→ **TASK REQUIREMENTS**
Tell how many lines in the data below hold the string "Left"; give nothing but the number.

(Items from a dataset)
.....
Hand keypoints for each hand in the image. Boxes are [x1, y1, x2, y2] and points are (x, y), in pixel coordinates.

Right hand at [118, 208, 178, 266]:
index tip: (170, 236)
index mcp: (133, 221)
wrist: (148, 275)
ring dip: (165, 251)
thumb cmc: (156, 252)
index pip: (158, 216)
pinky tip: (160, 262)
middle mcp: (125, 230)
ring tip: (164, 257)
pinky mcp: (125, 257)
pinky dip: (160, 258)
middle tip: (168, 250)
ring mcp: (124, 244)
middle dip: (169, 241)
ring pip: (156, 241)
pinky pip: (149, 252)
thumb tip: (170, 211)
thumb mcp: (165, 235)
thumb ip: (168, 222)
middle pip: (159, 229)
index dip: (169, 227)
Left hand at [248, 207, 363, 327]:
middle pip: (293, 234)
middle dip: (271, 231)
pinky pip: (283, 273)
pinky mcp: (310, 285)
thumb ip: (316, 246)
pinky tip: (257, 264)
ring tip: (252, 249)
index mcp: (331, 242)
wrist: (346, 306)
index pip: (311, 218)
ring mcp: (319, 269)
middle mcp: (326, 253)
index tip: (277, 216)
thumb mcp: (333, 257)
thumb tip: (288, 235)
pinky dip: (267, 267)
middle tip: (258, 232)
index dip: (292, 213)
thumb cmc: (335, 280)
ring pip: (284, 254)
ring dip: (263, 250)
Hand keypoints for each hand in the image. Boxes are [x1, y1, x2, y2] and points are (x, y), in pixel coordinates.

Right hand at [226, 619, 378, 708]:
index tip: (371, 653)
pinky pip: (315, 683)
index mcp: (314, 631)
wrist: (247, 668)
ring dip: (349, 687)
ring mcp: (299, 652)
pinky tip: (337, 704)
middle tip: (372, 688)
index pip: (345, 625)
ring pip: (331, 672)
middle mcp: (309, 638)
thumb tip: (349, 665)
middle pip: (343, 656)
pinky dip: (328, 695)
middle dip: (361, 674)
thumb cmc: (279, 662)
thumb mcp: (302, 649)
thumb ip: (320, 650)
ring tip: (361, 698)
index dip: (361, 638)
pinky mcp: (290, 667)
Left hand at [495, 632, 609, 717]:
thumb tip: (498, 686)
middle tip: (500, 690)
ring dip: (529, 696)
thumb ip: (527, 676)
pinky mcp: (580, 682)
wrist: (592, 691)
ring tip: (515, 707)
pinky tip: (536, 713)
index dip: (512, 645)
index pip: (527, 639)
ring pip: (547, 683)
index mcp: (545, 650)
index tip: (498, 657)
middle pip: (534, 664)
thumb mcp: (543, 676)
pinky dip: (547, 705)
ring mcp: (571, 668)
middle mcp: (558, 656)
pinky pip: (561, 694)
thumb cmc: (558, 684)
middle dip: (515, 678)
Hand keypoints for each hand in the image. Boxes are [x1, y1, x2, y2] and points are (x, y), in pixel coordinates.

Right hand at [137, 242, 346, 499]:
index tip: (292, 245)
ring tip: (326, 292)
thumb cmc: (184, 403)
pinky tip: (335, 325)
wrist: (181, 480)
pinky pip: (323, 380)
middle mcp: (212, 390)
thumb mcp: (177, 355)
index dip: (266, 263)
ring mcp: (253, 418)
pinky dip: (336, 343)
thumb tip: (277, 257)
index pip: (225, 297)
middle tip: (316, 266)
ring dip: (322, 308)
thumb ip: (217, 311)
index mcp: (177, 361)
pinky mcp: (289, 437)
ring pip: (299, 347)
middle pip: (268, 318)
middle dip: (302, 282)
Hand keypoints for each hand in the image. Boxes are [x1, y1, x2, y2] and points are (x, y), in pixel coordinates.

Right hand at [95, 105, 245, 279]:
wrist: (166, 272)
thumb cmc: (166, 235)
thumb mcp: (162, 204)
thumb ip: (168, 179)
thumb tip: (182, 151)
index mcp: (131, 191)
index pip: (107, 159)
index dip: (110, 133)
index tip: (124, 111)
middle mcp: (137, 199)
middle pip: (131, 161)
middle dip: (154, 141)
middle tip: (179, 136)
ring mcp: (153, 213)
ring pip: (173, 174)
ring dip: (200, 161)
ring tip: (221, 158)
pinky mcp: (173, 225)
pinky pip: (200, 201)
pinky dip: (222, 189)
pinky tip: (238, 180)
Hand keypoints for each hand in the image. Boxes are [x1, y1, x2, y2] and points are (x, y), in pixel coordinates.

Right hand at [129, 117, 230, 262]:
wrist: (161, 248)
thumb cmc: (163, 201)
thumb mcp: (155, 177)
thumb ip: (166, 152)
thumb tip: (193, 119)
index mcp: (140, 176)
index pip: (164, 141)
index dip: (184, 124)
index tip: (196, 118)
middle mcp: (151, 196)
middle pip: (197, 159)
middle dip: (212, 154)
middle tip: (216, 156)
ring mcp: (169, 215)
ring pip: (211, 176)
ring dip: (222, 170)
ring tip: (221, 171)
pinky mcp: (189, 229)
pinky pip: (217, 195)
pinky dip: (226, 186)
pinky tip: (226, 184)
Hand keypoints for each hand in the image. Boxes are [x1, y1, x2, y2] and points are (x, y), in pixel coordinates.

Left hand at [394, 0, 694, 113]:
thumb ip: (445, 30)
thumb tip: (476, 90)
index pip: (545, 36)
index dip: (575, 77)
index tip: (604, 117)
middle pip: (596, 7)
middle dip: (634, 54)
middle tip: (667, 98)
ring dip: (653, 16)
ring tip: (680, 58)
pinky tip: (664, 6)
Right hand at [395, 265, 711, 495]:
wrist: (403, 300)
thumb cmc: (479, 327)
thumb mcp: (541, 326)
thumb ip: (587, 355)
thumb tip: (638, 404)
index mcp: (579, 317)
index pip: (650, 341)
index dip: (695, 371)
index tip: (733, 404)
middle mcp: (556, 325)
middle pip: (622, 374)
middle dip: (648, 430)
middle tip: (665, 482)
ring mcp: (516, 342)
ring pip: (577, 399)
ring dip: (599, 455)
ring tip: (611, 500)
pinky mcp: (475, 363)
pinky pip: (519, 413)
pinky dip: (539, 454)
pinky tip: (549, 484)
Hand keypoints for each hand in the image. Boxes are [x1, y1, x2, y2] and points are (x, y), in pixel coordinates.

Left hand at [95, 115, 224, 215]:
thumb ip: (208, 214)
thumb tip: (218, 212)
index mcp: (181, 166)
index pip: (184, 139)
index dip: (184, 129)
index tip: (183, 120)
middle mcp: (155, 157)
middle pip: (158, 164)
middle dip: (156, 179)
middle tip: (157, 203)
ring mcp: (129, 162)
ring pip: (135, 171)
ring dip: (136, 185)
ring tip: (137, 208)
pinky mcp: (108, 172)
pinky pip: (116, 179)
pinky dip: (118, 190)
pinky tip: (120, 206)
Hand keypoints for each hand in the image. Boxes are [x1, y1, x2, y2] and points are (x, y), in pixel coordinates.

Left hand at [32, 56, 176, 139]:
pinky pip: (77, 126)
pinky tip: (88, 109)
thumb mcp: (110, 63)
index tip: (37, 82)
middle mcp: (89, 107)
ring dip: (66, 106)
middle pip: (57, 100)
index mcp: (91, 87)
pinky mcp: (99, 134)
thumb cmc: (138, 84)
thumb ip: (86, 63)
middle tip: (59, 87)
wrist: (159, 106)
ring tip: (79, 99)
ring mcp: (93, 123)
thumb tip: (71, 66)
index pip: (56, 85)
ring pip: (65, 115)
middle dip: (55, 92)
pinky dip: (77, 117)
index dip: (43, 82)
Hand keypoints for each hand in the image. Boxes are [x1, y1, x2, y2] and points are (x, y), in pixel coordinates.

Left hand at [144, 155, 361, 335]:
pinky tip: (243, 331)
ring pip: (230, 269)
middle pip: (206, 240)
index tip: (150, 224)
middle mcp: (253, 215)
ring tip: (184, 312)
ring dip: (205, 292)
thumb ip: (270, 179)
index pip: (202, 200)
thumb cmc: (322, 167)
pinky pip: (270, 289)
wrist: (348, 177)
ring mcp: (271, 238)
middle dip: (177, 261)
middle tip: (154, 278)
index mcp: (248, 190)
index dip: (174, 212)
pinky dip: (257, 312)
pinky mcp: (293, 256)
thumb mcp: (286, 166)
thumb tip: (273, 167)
.....
→ **TASK OUTPUT**
6